SEATTLE, Dec. 25 – IT’S CHRISTMAS DAY AND, unexpectedly, big, wet flakes of snow are falling; not sticking, but turning the sky into a curtain of white, through which I can see the silhouettes of pine trees and the grey, mysterious beginnings of the Sound.
To me – and to all my friends hovering around this point in life – the season is not the same as it once was. I suppose that’s nothing profound, but perhaps my deeper appreciation for spending time with family is. I feel more in touch with the fact that the years – and the Christmases – will come and go without cease until my life reaches its end, and that without significant effort on my part to pause and savor these more important moments, I will just be letting time wash over my oblivious soul.
As so last night, sitting next to the Christmas tree with my parents and the dogs – feeling as warm and happy as ever I have in 23 winters – I breathed in and out slowly, feeling the light and the air as they rose to the eaves, carrying with them a genuine spirit of the all the good times spent in that very room …
This trip I’ve been able to see home with honest eyes; not unsentimental, but also not with forced sentimentality.
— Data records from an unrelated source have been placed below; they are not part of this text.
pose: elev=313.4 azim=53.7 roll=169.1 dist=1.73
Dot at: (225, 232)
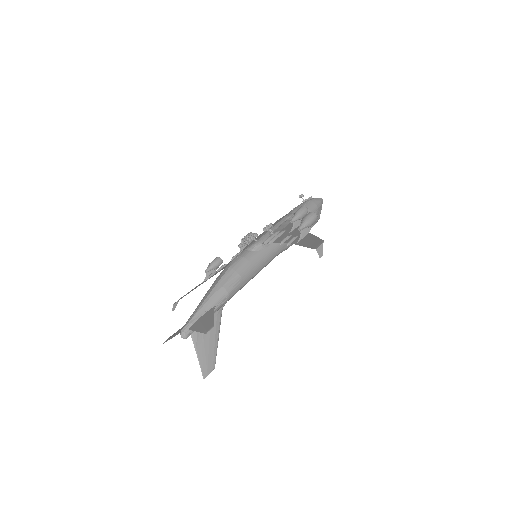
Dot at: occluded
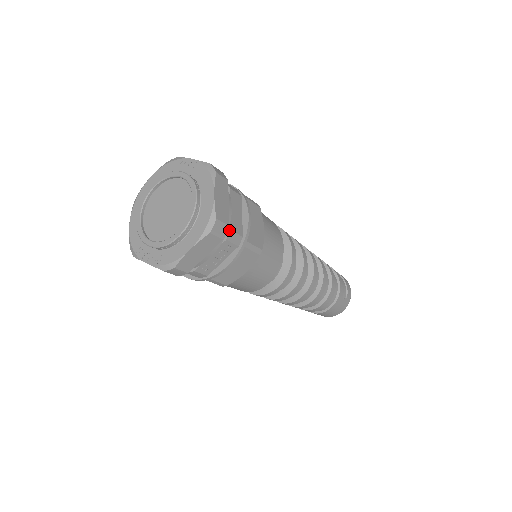
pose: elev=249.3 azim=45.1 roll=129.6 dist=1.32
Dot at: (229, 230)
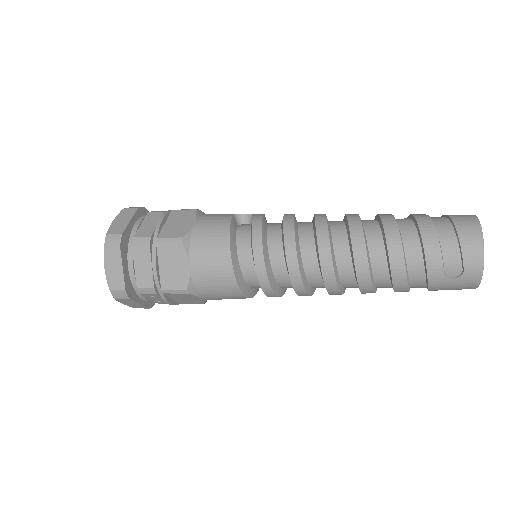
Dot at: (137, 287)
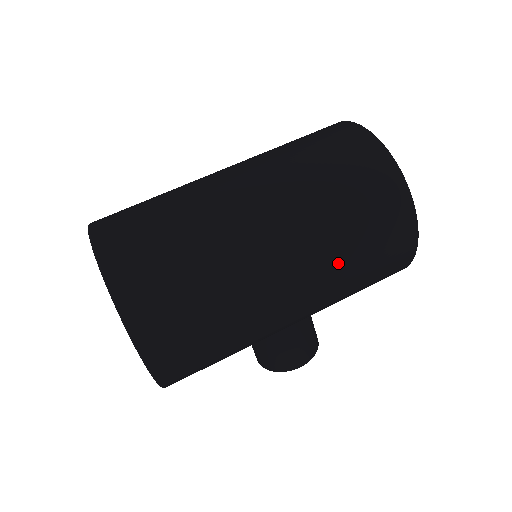
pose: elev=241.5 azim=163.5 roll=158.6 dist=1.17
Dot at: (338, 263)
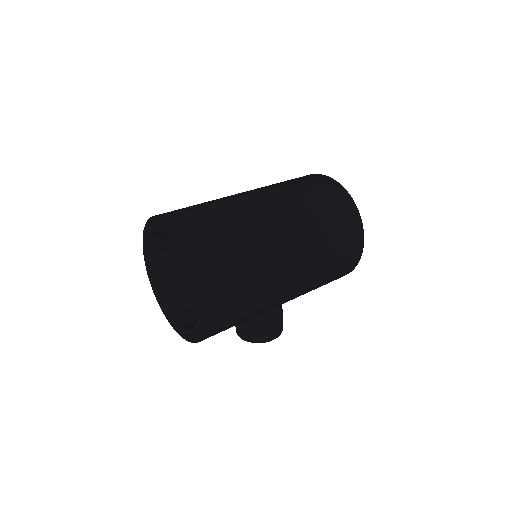
Dot at: (322, 263)
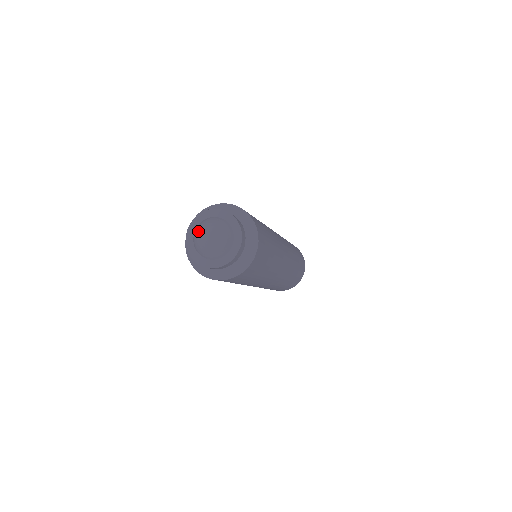
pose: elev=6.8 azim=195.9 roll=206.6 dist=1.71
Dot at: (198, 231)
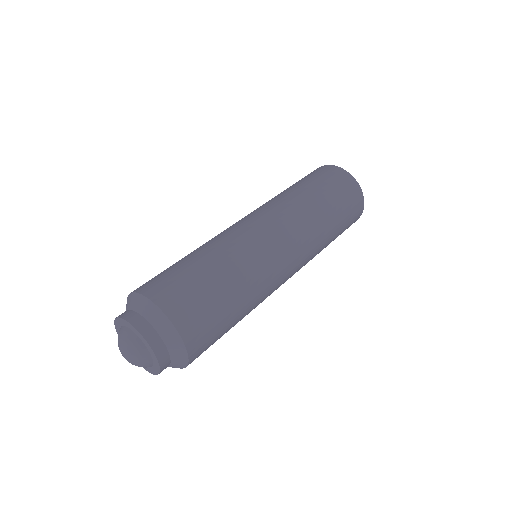
Dot at: (124, 342)
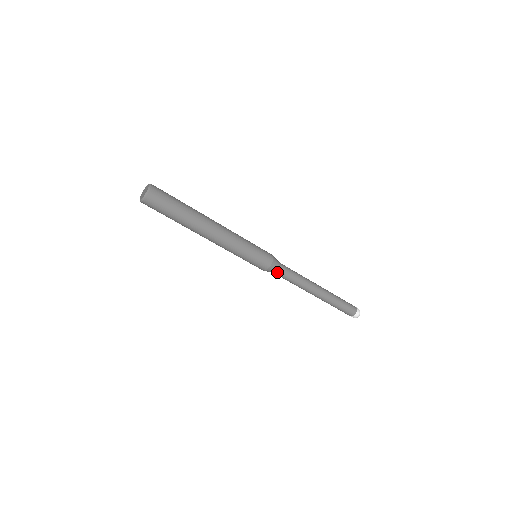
The streets that once seemed flooded wth memories now only have evaporating oily pools of them – every now and then a splash, and a smattering of the past.
As I walked along the boardwalk yesterday I saw the now vacant community store, the apartment where a friend once lived. In the crisp wind I saw the northwest, the clear waters and a sky unwittingly shifting between silver and blue. I saw the weathered edges of this familiar coast.